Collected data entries
*** Block opens ***

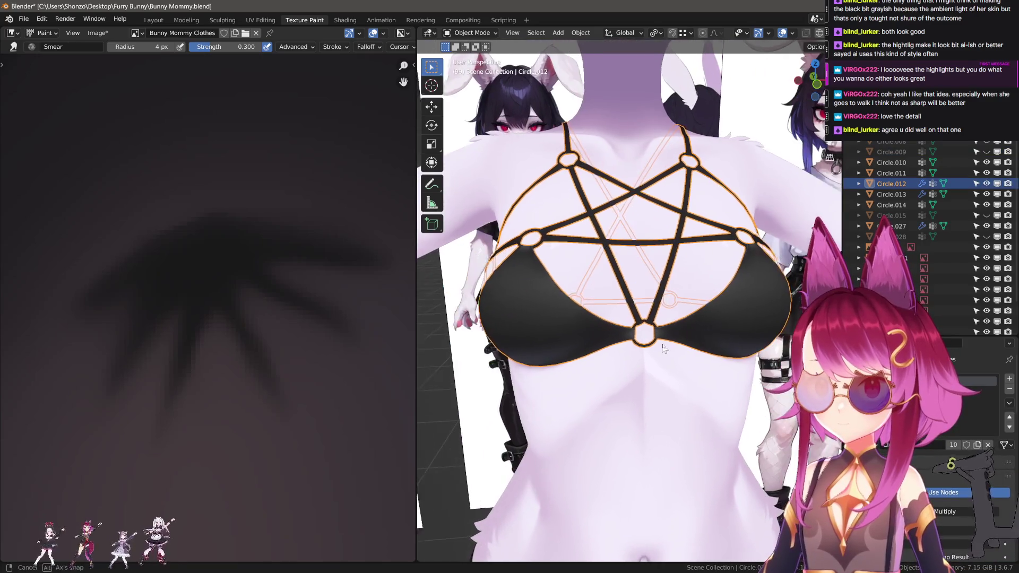
key(shift+h)
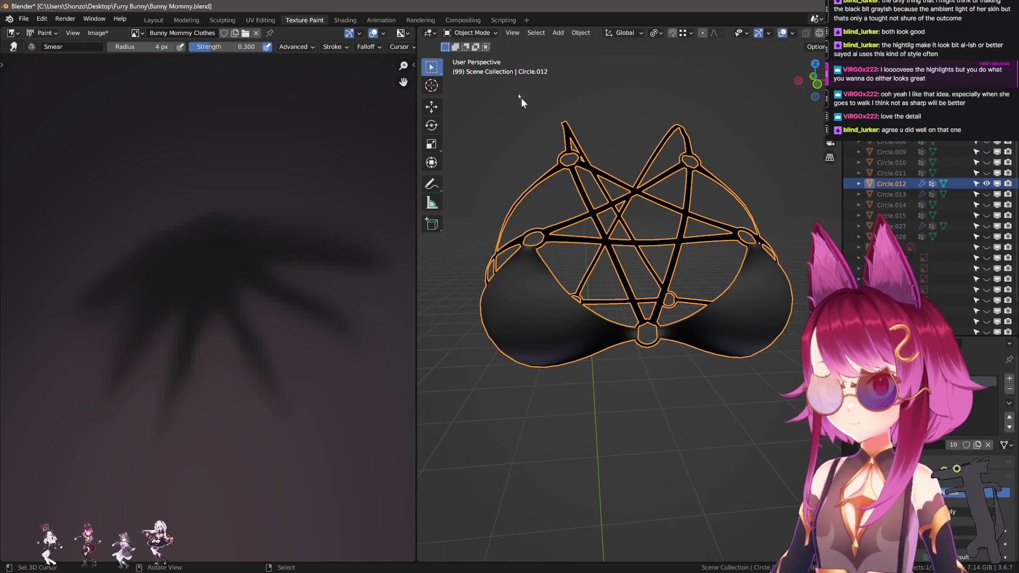
- Put the bra Circle.012 into Texture Paint mode, checking its UV island in Edit Mode
click(471, 32)
click(468, 102)
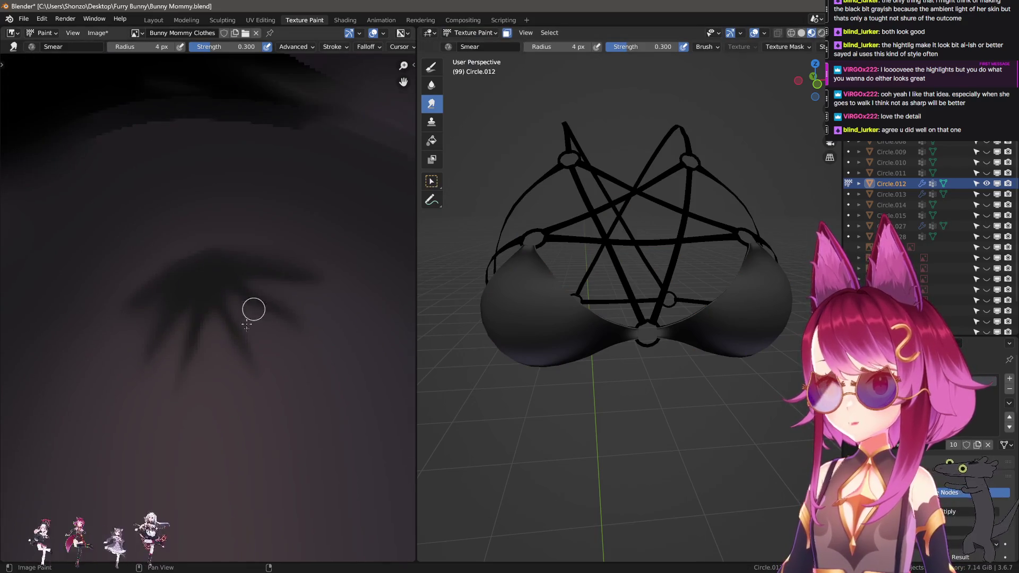
scroll(247, 324, down, 8)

*** Block closes ***

### What needs to be done
What's needed is every line above, retyped exactly and free of pictures.

### Exercise response
key(shift+h)
- Put the bra Circle.012 into Texture Paint mode, checking its UV island in Edit Mode
click(471, 32)
click(468, 102)
scroll(247, 324, down, 8)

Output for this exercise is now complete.